New developments in the molecular pathogenesis of head and neck tumors: a review of tumor-specific fusion oncogenes in mucoepidermoid carcinoma, adenoid cystic carcinoma, and NUT midline carcinoma

Tumor-specific chromosomal rearrangements often produce potent fusion oncogenes, which induce tumorigenesis by 2 alternative mechanisms: deregulation of the cell cycle resulting in gene overexpression or gene fusion resulting in a hybrid, chimeric oncogene. Tumor-specific recurrent chromosomal translocations and novel fusion oncogenes in aggressive head and neck malignancies have diagnostic, therapeutic, and prognostic implications. Recently, pathognomonic fusion transcripts have been identified in various uncommon, aggressive head and neck malignancies, including mucoepidermoid carcinoma (MEC), adenoid cystic carcinoma (ACC), and NUT midline carcinoma (NMC). The t(11;19)(q12;p13) translocation in MEC results in fusion of the MECT1 gene at 19p13 and the MAML2 gene at 11q21. The MECT1-MAML2 fusion transcript, present in more than half of MECs, is associated with lower histologic grades and improved survival, suggesting both diagnostic and prognostic roles in clinical management.

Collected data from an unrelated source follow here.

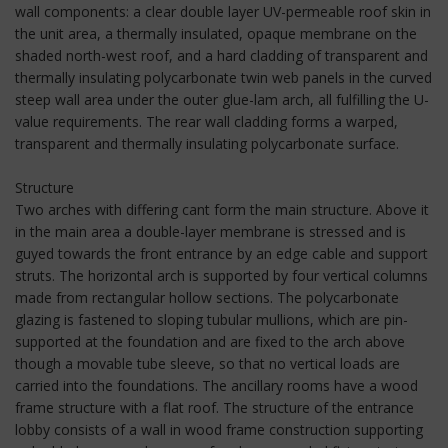
wall components: a clear double layer UV-permeable roof skin in
the unit area, a thermally insulated, opaque membrane on the
shaded north-west roof, and a hard cladding of transparent and
thermally insulating polycarbonate twin web panels in the curved
steep wall area under the outer glue-lam arch, all fulfilling the U-
value requirements. The rear wall cladding forms a warped,
transparent and thermally insulating polycarbonate surface.
Structure
Two arches with differing cant form the main structure. Above it
in the main area a double-layer membrane is stressed and is
guyed towards the front entrance by an edge cable and support
struts. The horizontal arch is supported by four vertical columns
made from rectangular hollow sections. The polycarbonate
glazing is fastened to sloping tubular mullions, which are pin-
supported at the foundation and are fixed to the arch above
though a movable tube sleeve, so that no vertical loads are
carried into the foundations. The ancillary rooms have a wood
frame structure with a flat roof. The structure of the entrance
lobby consists of a wall in wood frame construction supporting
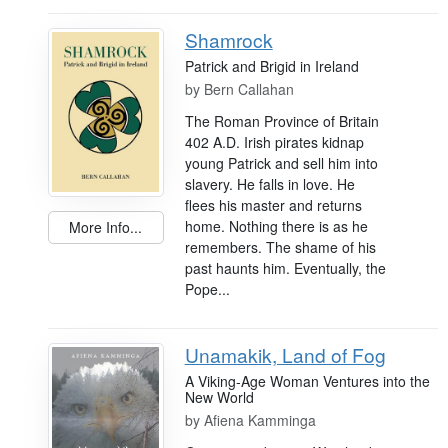
Shamrock
Patrick and Brigid in Ireland
by
Bern Callahan
The Roman Province of Britain
402 A.D. Irish pirates kidnap
young Patrick and sell him into
slavery. He falls in love. He
flees his master and returns
home. Nothing there is as he
More Info...
remembers. The shame of his
past haunts him. Eventually, the
Pope...
Unamakik, Land of Fog
A Viking-Age Woman Ventures into the
New World
by
Afiena Kamminga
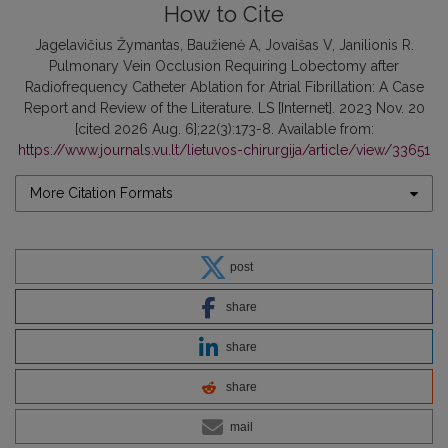
How to Cite
Jagelavičius Žymantas, Baužienė A, Jovaišas V, Janilionis R.
Pulmonary Vein Occlusion Requiring Lobectomy after
Radiofrequency Catheter Ablation for Atrial Fibrillation: A Case
Report and Review of the Literature. LS [Internet]. 2023 Nov. 20
[cited 2026 Aug. 6];22(3):173-8. Available from:
https://www.journals.vu.lt/lietuvos-chirurgija/article/view/33651
More Citation Formats
post
share
share
share
mail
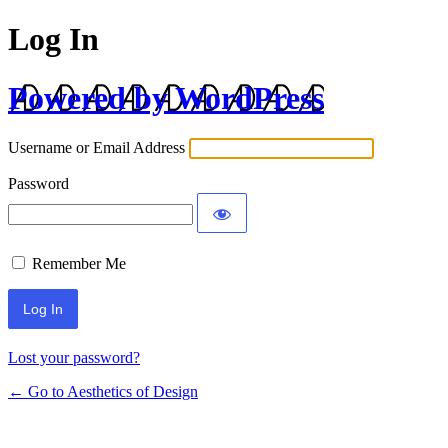
Log In
Powered by WordPress
Username or Email Address
Password
Remember Me
Lost your password?
← Go to Aesthetics of Design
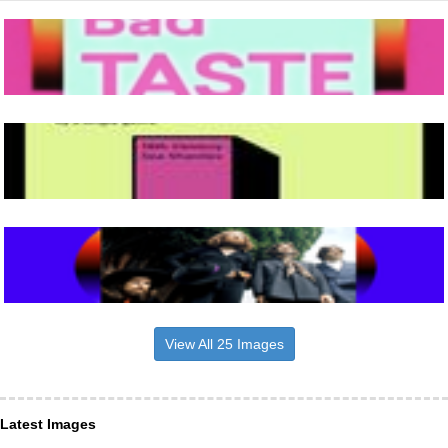
View All 25 Images
Latest Images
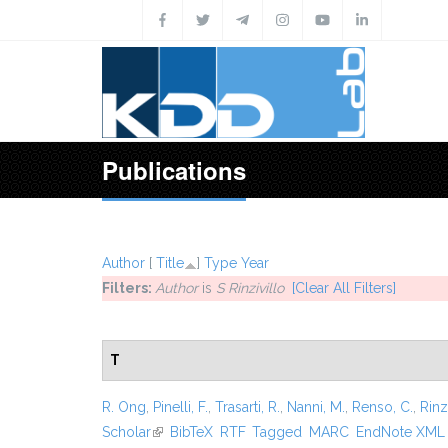
Skip to main content
Publications
Author
[
Title
]
Type
Year
Filters:
Author
is
S Rinzivillo
[Clear All Filters]
T
R. Ong
,
Pinelli, F.
,
Trasarti, R.
,
Nanni, M.
,
Renso, C.
,
Rinzi
Scholar
(link is external)
BibTeX
RTF
Tagged
MARC
EndNote XML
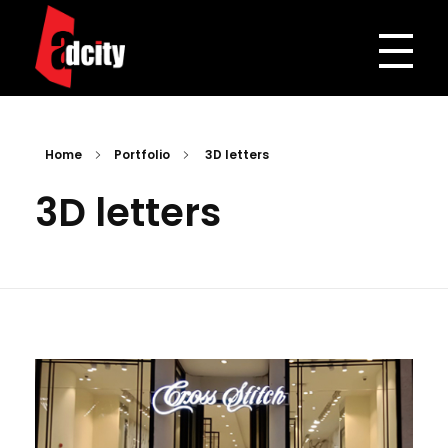
Adcity Pakistan
One Stop Media Solution
Home
Portfolio
3D letters
3D letters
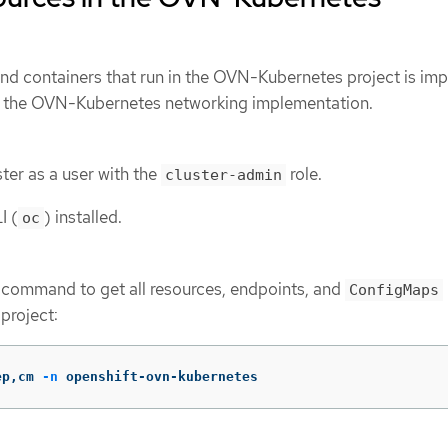
and containers that run in the OVN-Kubernetes project is im
d the OVN-Kubernetes networking implementation.
ter as a user with the
role.
cluster-admin
I (
) installed.
oc
 command to get all resources, endpoints, and
ConfigMaps
roject:
ep,cm 
-n
 openshift-ovn-kubernetes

The t(6;9)(q22-23;p23-24) translocation in ACC results in fusion of the MYB gene at 6q22-23 and the NFIB gene at 9p23-24. The MYB-NFIB fusion transcript, present in at least one third of salivary ACCs, can be detected by new reverse transcription polymerase chain reaction screening methods, and has emerged as a potential therapeutic target. The t(15;19)(q14;p13.1) translocation in NMC results in fusion of the NUT gene at 15q14 and the BRD4 gene at 19p13.1. This occurs in two thirds of NMC. Because NMC lacks characteristic clinicopathologic features and established therapeutic options, the BRD4-NUT fusion transcript may represent both a diagnostic marker and an optimal target for disease-specific drug therapy. Moreover, immunohistochemical advances have yielded a promising new monoclonal antibody against the NUT antigen, which may improve NMC diagnosis. Next-generation sequencing methods, such as the use of massively parallel and paired-end sequencing in the study of cancer genomes, will likely disclose novel fusion transcripts in more human malignancies. Hopefully, as technological advances unravel the molecular pathogenesis of aggressive carcinomas, diagnostic and therapeutic options will evolve to improve clinical outcomes.